Detection Methods for CVE-2026-32541
Indicators of Compromise
- Unexpected or unauthorized redirect rules appearing in the Premmerce Redirect Manager configuration
- Redirect entries created by users who should not have administrative access
- Database modifications to redirect-related tables from non-admin user sessions
- Audit logs showing redirect management actions by low-privileged users
Detection Strategies
- Monitor WordPress audit logs for redirect management actions performed by non-administrator users
- Implement file integrity monitoring on plugin configuration files and database tables
- Review user activity logs for suspicious access patterns to plugin admin endpoints
- Deploy web application firewalls (WAF) with rules to detect unauthorized plugin API access
Monitoring Recommendations
- Enable comprehensive WordPress activity logging to capture all plugin-related actions
- Set up alerts for redirect rule modifications outside of normal administrative windows
- Monitor HTTP request logs for access to Premmerce Redirect Manager endpoints by non-admin users
- Regularly audit redirect configurations for unauthorized or suspicious entries
How to Mitigate CVE-2026-32541
Immediate Actions Required
- Update Premmerce Redirect Manager to a patched version when available from the vendor
- Review all existing redirect rules for unauthorized or suspicious entries
- Audit user accounts and remove unnecessary low-privilege accounts that could be leveraged
- Consider temporarily disabling the plugin until a patch is available if the risk is unacceptable
Patch Information
No official patch information was available at the time of publication. Monitor the Patchstack Vulnerability Advisory and the plugin's official repository for security updates. Organizations should update to a version higher than 1.0.12 once a patched release is available.
Workarounds
- Restrict WordPress user registrations to limit the number of authenticated accounts that could exploit this vulnerability
- Implement additional access controls at the web server level to restrict access to plugin admin endpoints
- Use a WordPress security plugin with capability enforcement features to add authorization checks
- Consider using a Web Application Firewall (WAF) to monitor and block suspicious requests to the plugin's endpoints
# WordPress configuration hardening example
# Add to wp-config.php to restrict admin access by IP (adjust as needed)
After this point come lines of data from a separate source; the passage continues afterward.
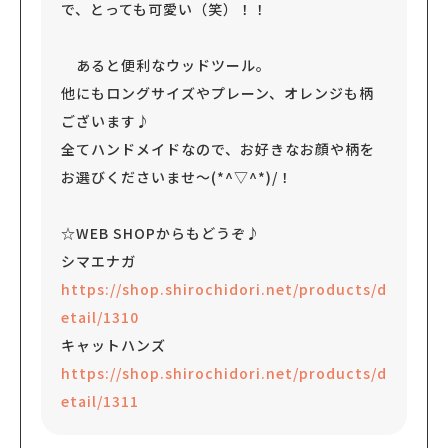
で、とっても可愛い（笑）！！
あると便利なウッドツール。
他にもロングサイズやプレーン、オレンジも柄
ございます♪
全てハンドメイドなので、お好きなお顔や柄を
お選びくださいませ～(*^▽^*)/！
☆WEB SHOPからもどうぞ♪
シマエナガ
https://shop.shirochidori.net/products/d
etail/1310
キャットハンズ
https://shop.shirochidori.net/products/d
etail/1311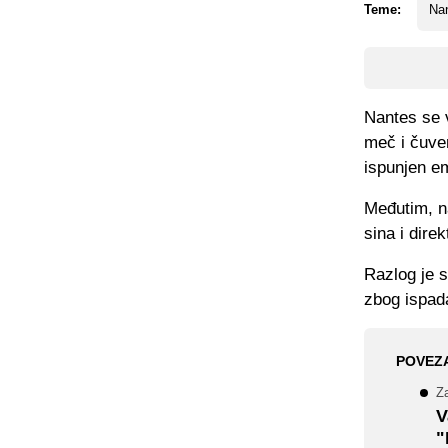
Teme:
Na
Nantes se v
meč i čuven
ispunjen e
Međutim, n
sina i dire
Razlog je s
zbog ispada
POVEZ
Za
V
"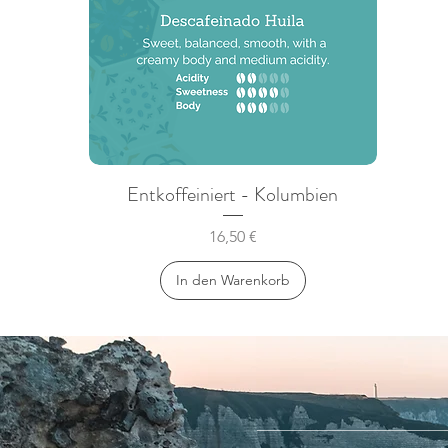
Entkoffeiniert - Kolumbien
Schnellansicht
Preis
16,50 €
In den Warenkorb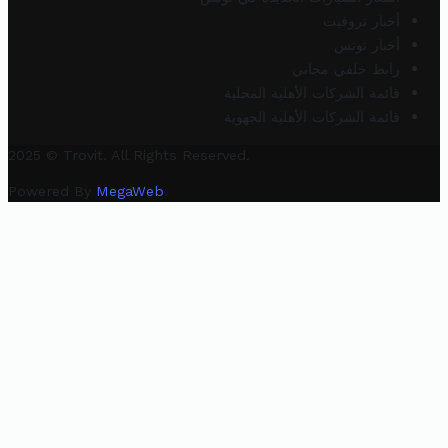
أخبار تروفيت
أخبار تونس
رابط خلفي مجاني
قائمة الشركات الأهلية المحلية
قائمة الشركات الأهلية الجهوية
2025 © Trovit. All Rights Reserved.
Powered By
MegaWeb
.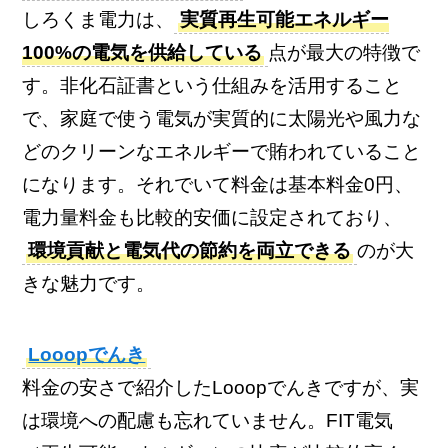
しろくま電力は、
実質再生可能エネルギー
100%の電気を供給している
点が最大の特徴で
す。非化石証書という仕組みを活用すること
で、家庭で使う電気が実質的に太陽光や風力な
どのクリーンなエネルギーで賄われていること
になります。それでいて料金は基本料金0円、
電力量料金も比較的安価に設定されており、
環境貢献と電気代の節約を両立できる
のが大
きな魅力です。
Looopでんき
料金の安さで紹介したLooopでんきですが、実
は環境への配慮も忘れていません。FIT電気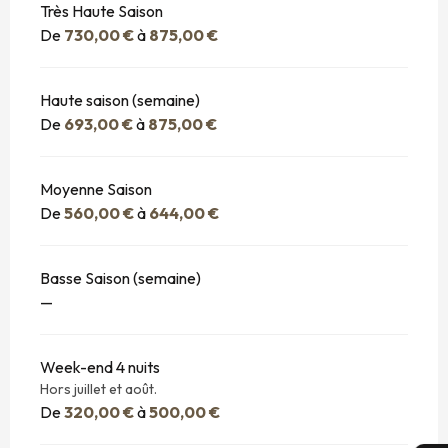
Très Haute Saison
De
730,00 €
à
875,00 €
Haute saison (semaine)
De
693,00 €
à
875,00 €
Moyenne Saison
De
560,00 €
à
644,00 €
Basse Saison (semaine)
—
Week-end 4 nuits
Hors juillet et août.
De
320,00 €
à
500,00 €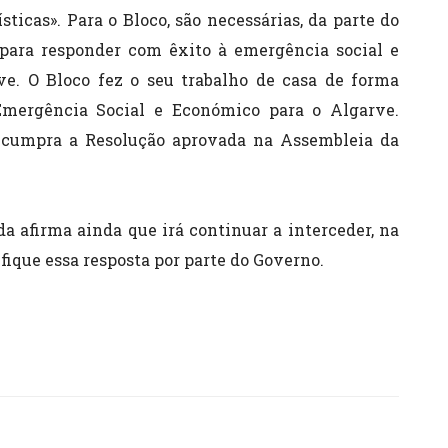
icas». Para o Bloco, são necessárias, da parte do
 para responder com êxito à emergência social e
e. O Bloco fez o seu trabalho de casa de forma
mergência Social e Económico para o Algarve.
 cumpra a Resolução aprovada na Assembleia da
a afirma ainda que irá continuar a interceder, na
fique essa resposta por parte do Governo.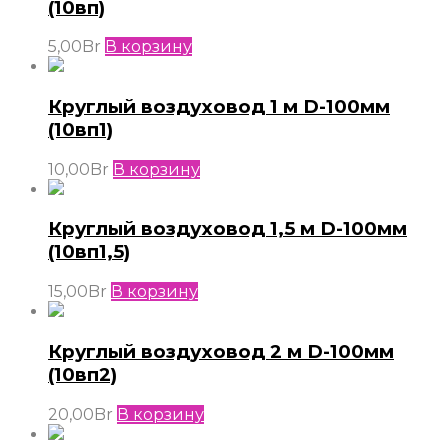
(10вп)
5,00
Br
В корзину
Круглый воздуховод 1 м D-100мм
(10вп1)
10,00
Br
В корзину
Круглый воздуховод 1,5 м D-100мм
(10вп1,5)
15,00
Br
В корзину
Круглый воздуховод 2 м D-100мм
(10вп2)
20,00
Br
В корзину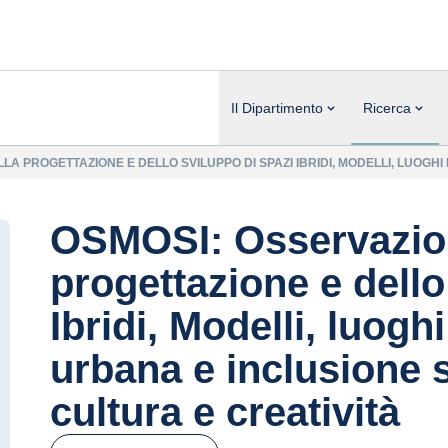
Il Dipartimento
Ricerca
LA PROGETTAZIONE E DELLO SVILUPPO DI SPAZI IBRIDI, MODELLI, LUOG
OSMOSI: Osservazion
progettazione e dello
Ibridi, Modelli, luog
urbana e inclusione s
cultura e creatività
# Note: This is a general hardening measure, not a direct fix
# Review and remove unnecessary user accounts via WP-CLI
wp user list --role=subscriber --format=table
wp user list --role=contributor --format=table
# Check for recently modified redirect entries (if using WP-CLI with database access)
# Review audit logs for unauthorized modifications
Disclaimer: This content was generated using AI. While we strive for accuracy, please verify critical information with official sources.